Die Sicherstellung einer ausreichenden ärztlichen Versorgung im ländlichen Raum stellt sich bundesweit als ein immer größeres Problem dar“, heißt es in einer Vorlage der Stadtverwaltung zur Sitzung des Hauptausschusses, der am 4. Februar tagt. Dort ist auch zu lesen, dass die Verbesserung der ärztlichen Versorgung über ein medizinisches Versorgungszentrum denkbar sei – und das ein solches seit 2015 auch in kommunaler Trägerschaft möglich sei. „Allerdings wurde diese Trägerschaft zurückhaltend wahrgenommen“, heißt es vonseiten der Verwaltung.

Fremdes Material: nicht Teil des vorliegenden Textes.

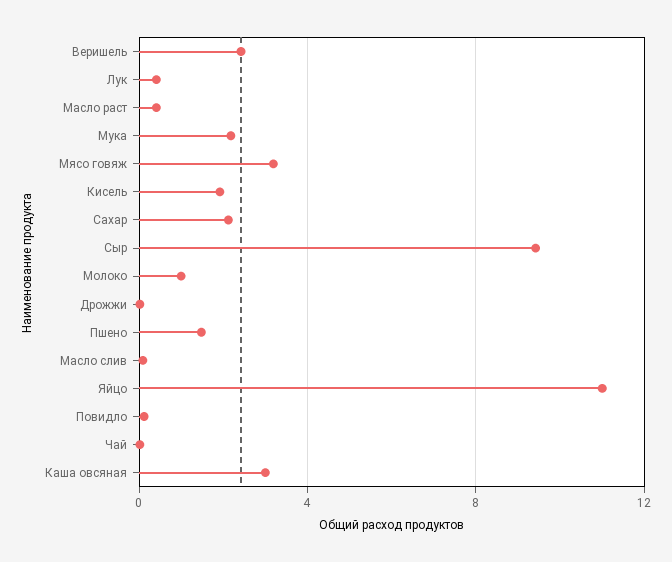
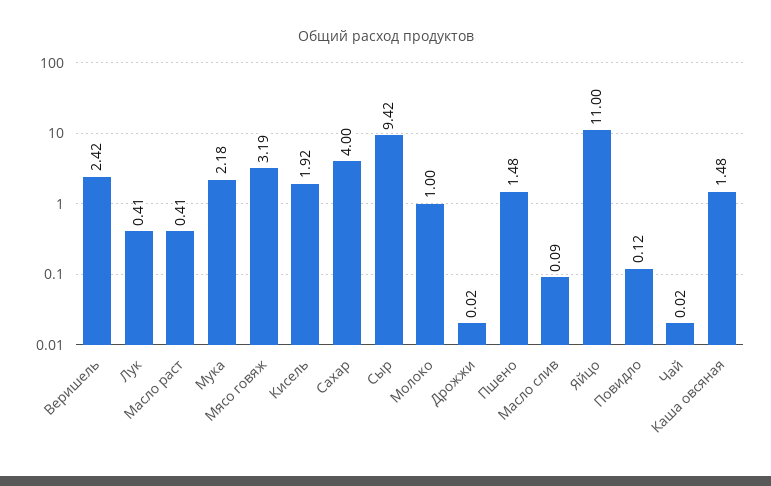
Сахар: 2 -> 4
Каша овсяная: 3 -> 1.48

Doch zögerlich soll in Kierspe nicht ablehnend heißen. So habe man gemeinsam mit der Nachbarstadt Halver und unter sachkundiger Beratung erste qualifizierte Überlegung hinsichtlich der Machbarkeit und Wirtschaftlichkeit angestellt. „Darüber haben wir die Politik auch interfraktionell informiert. Deshalb wundern wir uns auch über die Freien Wähler, die uns auffordern, tätig zu werden. Wir haben die FWG, genau wie die anderen Fraktionen, erst im November in Kenntnis gesetzt, dass wir Informationen zur Machbarkeit einholen“, sagt Bürgermeister Frank Emde auf Nachfrage der MZ.

In der Vorlage zur Sitzung heißt es, dass mittlerweile ein Ergebnis vorliege, das mehrere Modelle bezogen auf die Anzahl der Ärzte, Behandlungszahlen und Fallwerte vorsehe. Doch es wird auch deutlich, dass ein Medizinisches Versorgungszentrum nicht ohne Risiko sei: „Die Bandbreite der Jahresergebnisse reicht von einem Defizit von 161 000 Euro bis zu einem Überschuss von 283 000 Euro.“

„Wir sprechen hier von einem Thema, das Kommunen nicht kennen. Das fängt schon bei der Abrechnung an. Wie wir Abwasser oder Abfall berechnen müssen, wissen wir – aber nicht, wie wir ärztliche Dienstleistungen abrechnen“, erklärt der Bürgermeister. Da müssten im Vorfeld viele Gespräche geführt werden, unter anderem mit der Kassenärztlichen Vereinigung oder dem Gemeindebund. Unter anderem müsse ja auch geklärt werden, wie eine Haftungsbegrenzung umgesetzt werden könne, so Emde, der weiter ausführt, dass deshalb auch die konkrete Rechtsform noch unklar sei. Die Trägerschaft sei auch sowohl kommunal als auch interkommunal denkbar.

Einen konkreten Beschluss müssen die Mitglieder des Hauptausschusses nicht fassen, da sich der Rat Mitte Februar noch einmal mit dem Thema beschäftigen wird. Dazu heißt es: „Es ist vorgesehen, vom Rat einen Grundsatzbeschluss für weitere Schritte zur Gründung eines kommunalen MVZ fassen zu lassen.“

Auf Nachfrage teilt Emde mit, dass man sich für die Zusammenarbeit mit Halver entschieden habe, da beide Kommunen noch keine Erfahrung mit dem Thema hätten und man sich auf diese Weise Arbeit und Kosten teilen könne.